In the first chapter I follow Merleau-Ponty’s argument in Phenomenology of
Perception that sensible sense and intelligible sense belong originarily together at the
level of the lived body. We are able to intend the meaning of worldly situations
(Husserl’s Sinngebung) only insofar as we are responsive in an embodied way to the
imperatives that are given in the sensible itself. The intelligible lawfulness so
characteristic of the Kantian imperative is thus shown to be grounded in a more
fundamental unity of intelligible and sensible sense. The second chapter follows
Merleau-Ponty’s later works, especially The Prose of the World and The Visible and the
Invisible, showing how the sensibility that is inseparable from the imperative introduces
important limitations to the universalizing tendencies of Kant’s moral philosophy,
drawing us back to the irreducible situatedness of ethical situations.

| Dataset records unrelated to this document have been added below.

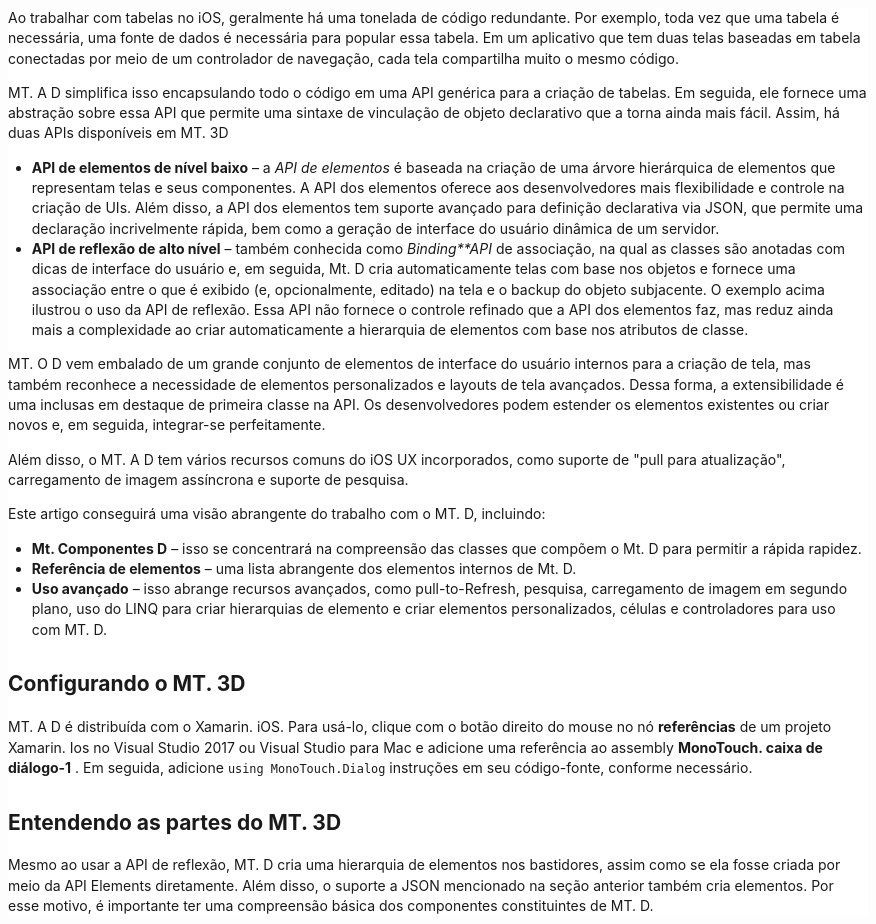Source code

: Ao trabalhar com tabelas no iOS, geralmente há uma tonelada de código redundante.
Por exemplo, toda vez que uma tabela é necessária, uma fonte de dados é necessária para popular essa tabela. Em um aplicativo que tem duas telas baseadas em tabela conectadas por meio de um controlador de navegação, cada tela compartilha muito o mesmo código.

MT. A D simplifica isso encapsulando todo o código em uma API genérica para a criação de tabelas. Em seguida, ele fornece uma abstração sobre essa API que permite uma sintaxe de vinculação de objeto declarativo que a torna ainda mais fácil. Assim, há duas APIs disponíveis em MT. 3D

- **API de elementos de nível baixo** – a  *API de elementos* é baseada na criação de uma árvore hierárquica de elementos que representam telas e seus componentes. A API dos elementos oferece aos desenvolvedores mais flexibilidade e controle na criação de UIs. Além disso, a API dos elementos tem suporte avançado para definição declarativa via JSON, que permite uma declaração incrivelmente rápida, bem como a geração de interface do usuário dinâmica de um servidor. 
- **API de reflexão de alto nível** – também conhecida como *Binding**API* de associação, na qual as classes são anotadas com dicas de interface do usuário e, em seguida, Mt. D cria automaticamente telas com base nos objetos e fornece uma associação entre o que é exibido (e, opcionalmente, editado) na tela e o backup do objeto subjacente.   O exemplo acima ilustrou o uso da API de reflexão. Essa API não fornece o controle refinado que a API dos elementos faz, mas reduz ainda mais a complexidade ao criar automaticamente a hierarquia de elementos com base nos atributos de classe. 

MT. O D vem embalado de um grande conjunto de elementos de interface do usuário internos para a criação de tela, mas também reconhece a necessidade de elementos personalizados e layouts de tela avançados. Dessa forma, a extensibilidade é uma inclusas em destaque de primeira classe na API. Os desenvolvedores podem estender os elementos existentes ou criar novos e, em seguida, integrar-se perfeitamente.

Além disso, o MT. A D tem vários recursos comuns do iOS UX incorporados, como suporte de "pull para atualização", carregamento de imagem assíncrona e suporte de pesquisa.

Este artigo conseguirá uma visão abrangente do trabalho com o MT. D, incluindo:

- **Mt. Componentes D** – isso se concentrará na compreensão das classes que compõem o Mt. D para permitir a rápida rapidez. 
- **Referência de elementos** – uma lista abrangente dos elementos internos de Mt. D. 
- **Uso avançado** – isso abrange recursos avançados, como pull-to-Refresh, pesquisa, carregamento de imagem em segundo plano, uso do LINQ para criar hierarquias de elemento e criar elementos personalizados, células e controladores para uso com MT. D. 

## <a name="setting-up-mtd"></a>Configurando o MT. 3D

MT. A D é distribuída com o Xamarin. iOS. Para usá-lo, clique com o botão direito do mouse no nó **referências** de um projeto Xamarin. Ios no Visual Studio 2017 ou Visual Studio para Mac e adicione uma referência ao assembly **MonoTouch. caixa de diálogo-1** . Em seguida, adicione `using MonoTouch.Dialog` instruções em seu código-fonte, conforme necessário.

## <a name="understanding-the-pieces-of-mtd"></a>Entendendo as partes do MT. 3D

Mesmo ao usar a API de reflexão, MT. D cria uma hierarquia de elementos nos bastidores, assim como se ela fosse criada por meio da API Elements diretamente. Além disso, o suporte a JSON mencionado na seção anterior também cria elementos. Por esse motivo, é importante ter uma compreensão básica dos componentes constituintes de MT. D.
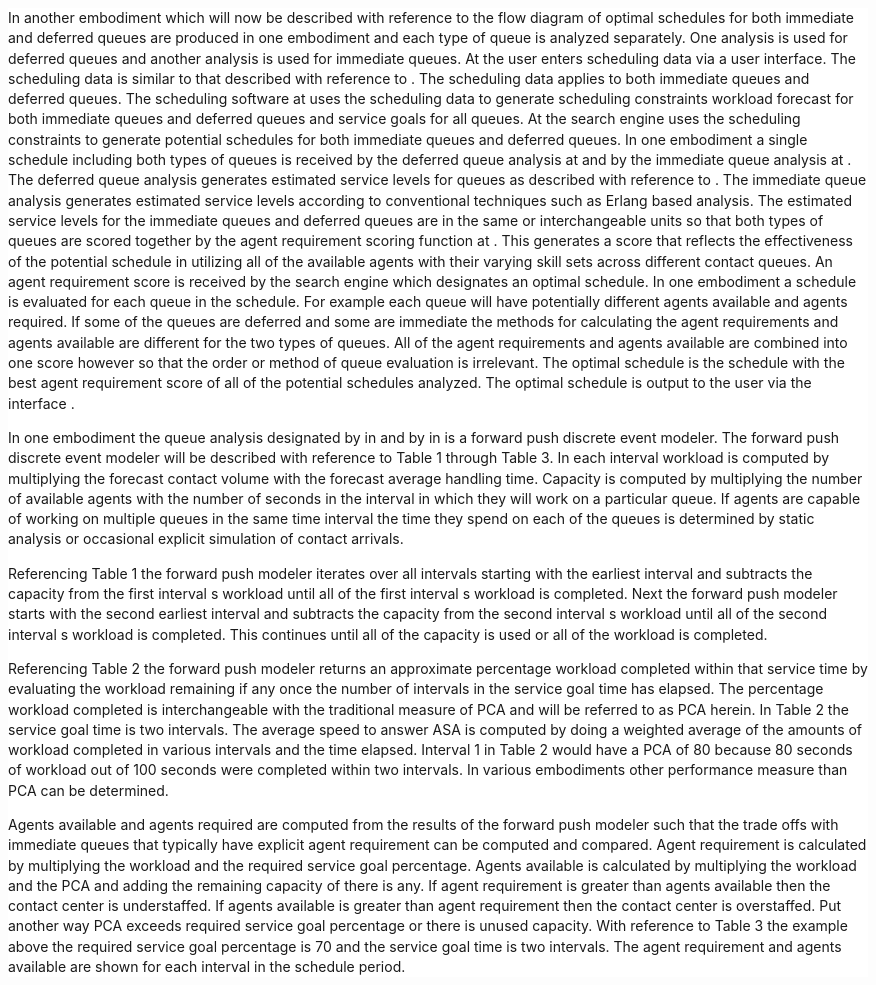 In another embodiment which will now be described with reference to the flow diagram of optimal schedules for both immediate and deferred queues are produced in one embodiment and each type of queue is analyzed separately. One analysis is used for deferred queues and another analysis is used for immediate queues. At the user enters scheduling data via a user interface. The scheduling data is similar to that described with reference to . The scheduling data applies to both immediate queues and deferred queues. The scheduling software at uses the scheduling data to generate scheduling constraints workload forecast for both immediate queues and deferred queues and service goals for all queues. At the search engine uses the scheduling constraints to generate potential schedules for both immediate queues and deferred queues. In one embodiment a single schedule including both types of queues is received by the deferred queue analysis at and by the immediate queue analysis at . The deferred queue analysis generates estimated service levels for queues as described with reference to . The immediate queue analysis generates estimated service levels according to conventional techniques such as Erlang based analysis. The estimated service levels for the immediate queues and deferred queues are in the same or interchangeable units so that both types of queues are scored together by the agent requirement scoring function at . This generates a score that reflects the effectiveness of the potential schedule in utilizing all of the available agents with their varying skill sets across different contact queues. An agent requirement score is received by the search engine which designates an optimal schedule. In one embodiment a schedule is evaluated for each queue in the schedule. For example each queue will have potentially different agents available and agents required. If some of the queues are deferred and some are immediate the methods for calculating the agent requirements and agents available are different for the two types of queues. All of the agent requirements and agents available are combined into one score however so that the order or method of queue evaluation is irrelevant. The optimal schedule is the schedule with the best agent requirement score of all of the potential schedules analyzed. The optimal schedule is output to the user via the interface .

In one embodiment the queue analysis designated by in and by in is a forward push discrete event modeler. The forward push discrete event modeler will be described with reference to Table 1 through Table 3. In each interval workload is computed by multiplying the forecast contact volume with the forecast average handling time. Capacity is computed by multiplying the number of available agents with the number of seconds in the interval in which they will work on a particular queue. If agents are capable of working on multiple queues in the same time interval the time they spend on each of the queues is determined by static analysis or occasional explicit simulation of contact arrivals.

Referencing Table 1 the forward push modeler iterates over all intervals starting with the earliest interval and subtracts the capacity from the first interval s workload until all of the first interval s workload is completed. Next the forward push modeler starts with the second earliest interval and subtracts the capacity from the second interval s workload until all of the second interval s workload is completed. This continues until all of the capacity is used or all of the workload is completed.

Referencing Table 2 the forward push modeler returns an approximate percentage workload completed within that service time by evaluating the workload remaining if any once the number of intervals in the service goal time has elapsed. The percentage workload completed is interchangeable with the traditional measure of PCA and will be referred to as PCA herein. In Table 2 the service goal time is two intervals. The average speed to answer ASA is computed by doing a weighted average of the amounts of workload completed in various intervals and the time elapsed. Interval 1 in Table 2 would have a PCA of 80 because 80 seconds of workload out of 100 seconds were completed within two intervals. In various embodiments other performance measure than PCA can be determined.

Agents available and agents required are computed from the results of the forward push modeler such that the trade offs with immediate queues that typically have explicit agent requirement can be computed and compared. Agent requirement is calculated by multiplying the workload and the required service goal percentage. Agents available is calculated by multiplying the workload and the PCA and adding the remaining capacity of there is any. If agent requirement is greater than agents available then the contact center is understaffed. If agents available is greater than agent requirement then the contact center is overstaffed. Put another way PCA exceeds required service goal percentage or there is unused capacity. With reference to Table 3 the example above the required service goal percentage is 70 and the service goal time is two intervals. The agent requirement and agents available are shown for each interval in the schedule period.
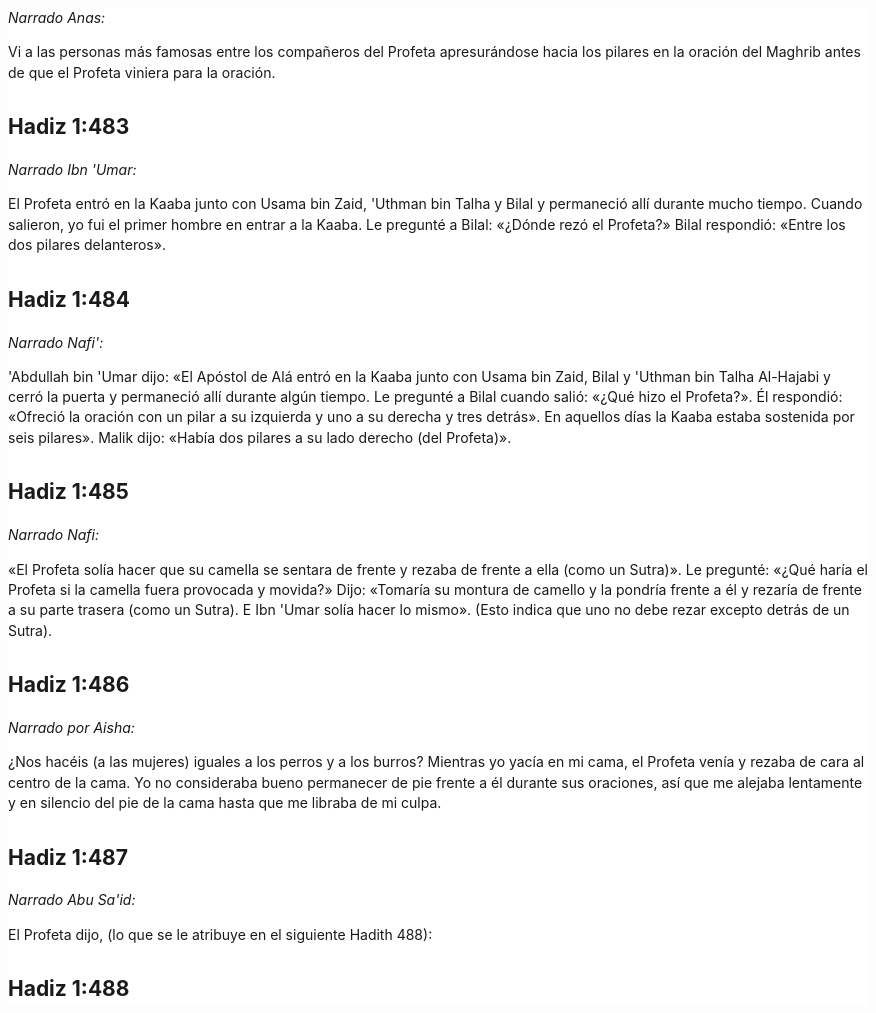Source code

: _Narrado Anas:_

Vi a las personas más famosas entre los compañeros del Profeta apresurándose hacia los pilares en la oración del Maghrib antes de que el Profeta viniera para la oración.


## Hadiz 1:483

_Narrado Ibn 'Umar:_

El Profeta entró en la Kaaba junto con Usama bin Zaid, 'Uthman bin Talha y Bilal y permaneció allí durante mucho tiempo. Cuando salieron, yo fui el primer hombre en entrar a la Kaaba. Le pregunté a Bilal: «¿Dónde rezó el Profeta?» Bilal respondió: «Entre los dos pilares delanteros».


## Hadiz 1:484

_Narrado Nafi':_

'Abdullah bin 'Umar dijo: «El Apóstol de Alá entró en la Kaaba junto con Usama bin Zaid, Bilal y 'Uthman bin Talha Al-Hajabi y cerró la puerta y permaneció allí durante algún tiempo. Le pregunté a Bilal cuando salió: «¿Qué hizo el Profeta?». Él respondió: «Ofreció la oración con un pilar a su izquierda y uno a su derecha y tres detrás». En aquellos días la Kaaba estaba sostenida por seis pilares». Malik dijo: «Había dos pilares a su lado derecho (del Profeta)».


## Hadiz 1:485

_Narrado Nafi:_

«El Profeta solía hacer que su camella se sentara de frente y rezaba de frente a ella (como un Sutra)». Le pregunté: «¿Qué haría el Profeta si la camella fuera provocada y movida?» Dijo: «Tomaría su montura de camello y la pondría frente a él y rezaría de frente a su parte trasera (como un Sutra). E Ibn 'Umar solía hacer lo mismo». (Esto indica que uno no debe rezar excepto detrás de un Sutra).


## Hadiz 1:486

_Narrado por Aisha:_

¿Nos hacéis (a las mujeres) iguales a los perros y a los burros? Mientras yo yacía en mi cama, el Profeta venía y rezaba de cara al centro de la cama. Yo no consideraba bueno permanecer de pie frente a él durante sus oraciones, así que me alejaba lentamente y en silencio del pie de la cama hasta que me libraba de mi culpa.


## Hadiz 1:487

_Narrado Abu Sa'id:_

El Profeta dijo, (lo que se le atribuye en el siguiente Hadith 488):


## Hadiz 1:488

In the third chapter I turn to the very different articulation of sense given by Gilles
Deleuze, primarily in his Logic of Sense. I show there that Merleau-Ponty’s
phenomenological conception of sense does not allow us to think the singularity of the
imperative, the fact that the ethical command weighs on a me that cannot be grasped in
terms of the generalities of my public identity. This singularity corresponds broadly to
the idea of dignity in Kant’s moral philosophy. I argue that Deleuze, who conceptualizes
sense as an event, gives us the resources to think singularity and to understand what it
entails for our ethical practice.
Finally, I attempt in the fourth chapter to think these two sides of the
imperative—its demand for universality and its emphasis on singularity and dignity—
together in the idea of libidinal sense. Calling on Jean-François Lyotard’s Libidinal
Economy and, to a lesser extent, on Deleuze and Guattari’s Anti-Oedipus, I show that
these two apparently incompatible requirements of the imperative have a common source
in the event of libidinal investment (cathexis). In thus locating the source of the
imperative in originary, libidinal sense, I hope both to shed some light on the irreducible
complexity of our ethical being and to present a more humane, less moralizing version of
the imperative than is typically articulated in moral philosophy.